Second conjugate operators to operators on $c_0$ I posted my question at MS but unfortunately it is still without a response, so let me ask it here.
We can think about a bounded operator $T\colon c_0\to c_0$ as a double-infinite matrix $[T_{mn}]_{m,n\geq 1}$ which acts on a sequence $a=[a_1, a_2, a_3, \ldots ]\in c_0$ in the same way as usual (finite) matrices act on vectors ($n$-tuples of scalars), i.e.
$$ Ta=  [T_{mn}][a_n] = \left[ \sum_{n=1}^\infty T_{mn}a_n\right] $$
Suppose $a=[a_1, a_2, a_3, \ldots ]\in \ell^\infty = (c_0)^{**}$. Does the following formula still hold:
$$ T^{**}a=  [T_{mn}][a_n] = \left[ \sum_{n=1}^\infty T_{mn}a_n\right] $$
EDIT: Second question deleted, since I wanted to ask, in fact, about something else.
 A: Yes.  The reason is that the unit vector basis for $c_0$ is a shrinking basis, which means that the biorthogonal functionals to the basis are a Schauder basis for $c_0^* = \ell_1$.  This implies that the unit vector basis for $c_0$ is a weak$^*$ Schauder basis for $c_0^{**} = \ell_\infty$, which means that the expansion of a vector in $\ell_\infty$ in terms of the unit vector basis must converge in the weak$^*$ topology.  This is enough, since the adjoint of an operator on $\ell_1$ is weak$^*$ continuous on $\ell_\infty$.  
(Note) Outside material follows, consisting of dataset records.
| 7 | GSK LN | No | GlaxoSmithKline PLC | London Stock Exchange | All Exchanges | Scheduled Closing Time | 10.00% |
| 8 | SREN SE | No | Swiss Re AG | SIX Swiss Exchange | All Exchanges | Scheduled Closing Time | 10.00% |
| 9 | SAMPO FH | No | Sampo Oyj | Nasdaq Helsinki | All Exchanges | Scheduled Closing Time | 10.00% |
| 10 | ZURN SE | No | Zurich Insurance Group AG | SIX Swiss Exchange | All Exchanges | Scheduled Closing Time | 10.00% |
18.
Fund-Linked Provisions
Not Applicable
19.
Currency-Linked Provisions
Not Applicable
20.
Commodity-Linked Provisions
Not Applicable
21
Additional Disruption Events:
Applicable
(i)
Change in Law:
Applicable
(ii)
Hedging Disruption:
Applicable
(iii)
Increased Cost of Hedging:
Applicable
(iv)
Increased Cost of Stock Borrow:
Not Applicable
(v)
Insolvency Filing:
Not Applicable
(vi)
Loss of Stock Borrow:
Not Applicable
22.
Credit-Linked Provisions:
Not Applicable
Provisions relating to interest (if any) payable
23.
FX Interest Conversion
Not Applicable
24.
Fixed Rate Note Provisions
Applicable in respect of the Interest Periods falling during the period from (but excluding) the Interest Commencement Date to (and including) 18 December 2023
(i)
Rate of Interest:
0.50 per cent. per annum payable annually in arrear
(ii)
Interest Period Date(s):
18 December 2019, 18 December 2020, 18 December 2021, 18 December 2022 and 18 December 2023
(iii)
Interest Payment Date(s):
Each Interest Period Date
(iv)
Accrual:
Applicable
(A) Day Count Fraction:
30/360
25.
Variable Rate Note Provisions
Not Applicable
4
I'll take this opportunity to say something more about a space with shrinking bases.  R. C. James, who introduced the concept, realized that if $(e_n)$ is a shrinking basis for a space $X$, then $X^{**}$ can be represented as the space of sequences $(a_n)$ s.t. the partial sums of the series $\sum a_n e_n$ are uniformly bounded. Once he realized this, he very quickly constructed the space we now call J, which is isomorphic to its second dual but is non reflexive; in fact, $\dim J^{**}/J =1$.
You can read about the basics of basis theory in many books; Albiac-Kalton is a good choice.